-- Required action --
What you return should be the lines from the one with "Uniseums konkret eingebracht?" through the one with "サート Vol.6 10/3" in the data below, reproduced exactly with both ends, and no pictures at all.

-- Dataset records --
BEGIN

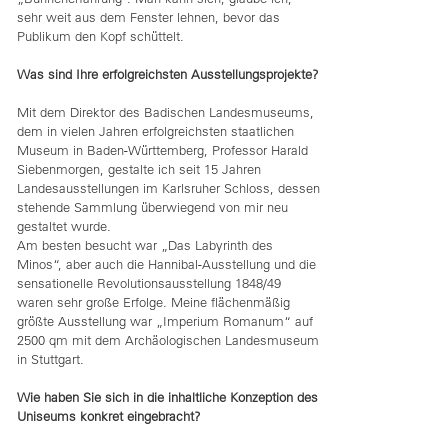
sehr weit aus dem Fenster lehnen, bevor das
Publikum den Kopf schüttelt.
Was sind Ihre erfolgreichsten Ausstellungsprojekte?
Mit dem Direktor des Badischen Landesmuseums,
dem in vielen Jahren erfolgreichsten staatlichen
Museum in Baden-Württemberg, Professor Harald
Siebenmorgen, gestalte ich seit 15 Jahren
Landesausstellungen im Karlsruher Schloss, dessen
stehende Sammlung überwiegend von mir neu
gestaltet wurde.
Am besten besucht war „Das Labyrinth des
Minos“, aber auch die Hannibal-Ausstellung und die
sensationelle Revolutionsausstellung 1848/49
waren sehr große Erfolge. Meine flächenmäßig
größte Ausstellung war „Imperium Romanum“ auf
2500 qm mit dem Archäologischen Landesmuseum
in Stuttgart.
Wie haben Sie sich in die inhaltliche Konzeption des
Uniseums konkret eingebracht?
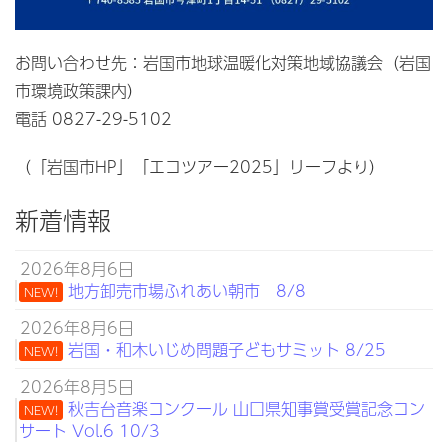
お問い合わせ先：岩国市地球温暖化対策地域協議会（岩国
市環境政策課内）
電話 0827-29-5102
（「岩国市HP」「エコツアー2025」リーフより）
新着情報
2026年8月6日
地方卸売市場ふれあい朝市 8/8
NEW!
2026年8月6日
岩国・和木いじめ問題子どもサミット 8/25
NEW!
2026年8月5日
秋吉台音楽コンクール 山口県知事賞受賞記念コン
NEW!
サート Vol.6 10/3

END
BEGIN

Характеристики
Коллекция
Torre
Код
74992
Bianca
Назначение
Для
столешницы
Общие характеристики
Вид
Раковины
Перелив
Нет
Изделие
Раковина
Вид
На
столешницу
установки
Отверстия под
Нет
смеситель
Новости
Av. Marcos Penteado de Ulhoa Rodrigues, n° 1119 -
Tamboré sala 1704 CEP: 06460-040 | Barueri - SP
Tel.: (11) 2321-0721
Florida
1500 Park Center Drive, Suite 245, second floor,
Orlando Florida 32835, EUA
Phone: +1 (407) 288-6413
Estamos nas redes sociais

END

-- Completed exercise --
Uniseums konkret eingebracht?
お問い合わせ先：岩国市地球温暖化対策地域協議会（岩国
市環境政策課内）
電話 0827-29-5102
（「岩国市HP」「エコツアー2025」リーフより）
新着情報
2026年8月6日
地方卸売市場ふれあい朝市 8/8
NEW!
2026年8月6日
岩国・和木いじめ問題子どもサミット 8/25
NEW!
2026年8月5日
秋吉台音楽コンクール 山口県知事賞受賞記念コン
NEW!
サート Vol.6 10/3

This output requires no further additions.